NCGA
Applauds Progress on WTO Case Against Mexico (6-23-04)
The National
Corn Growers Association (NCGA) is encouraged by the U.S. Trade
Representative’s request Tuesday for the assemblage of a World
Trade Organization (WTO) panel to hear the U.S. case against Mexico
for its discriminatory soft drink tax.
“It’s
unfortunate this situation hadn’t been resolved sooner,”
said NCGA Chairman Fred Yoder, who serves on a sweetener task force
that has attempted to settle the trade dispute outside of the courts.
“We hate to see it progress all the way to the WTO, but hopefully
this case will enhance our ability to get something done about this
issue. It's encouraging to see the USTR moving forward with this.”
Yoder said U.S.
corn growers have suffered significant financial losses due to the
tax, which was enacted by Mexico in 2002. Businesses that invested
in the high fructose corn syrup (HFCS) market also suffered, as
did the companies that produce and transport HFCS.
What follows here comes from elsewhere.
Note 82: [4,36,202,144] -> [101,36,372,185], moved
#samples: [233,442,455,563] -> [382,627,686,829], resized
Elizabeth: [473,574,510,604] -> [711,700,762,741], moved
“It’s been devastating to the entire industry,”
Yoder said. “Lots of corn growers and some major processing
companies took a big hit because of this. This is not what was promised
by NAFTA.”
According to
the Corn Refiners Association, for every 2 million metric tons of
HFCS access into Mexico, the U.S. corn industry has lost $620 million
annual HFCS export sales; more than $300 million annual corn sales;
133 million bushels of bulk corn production; 945.7 thousand acres
of corn production; and additional losses to seed, fertilizer and
farm machinery industries and related rural investment.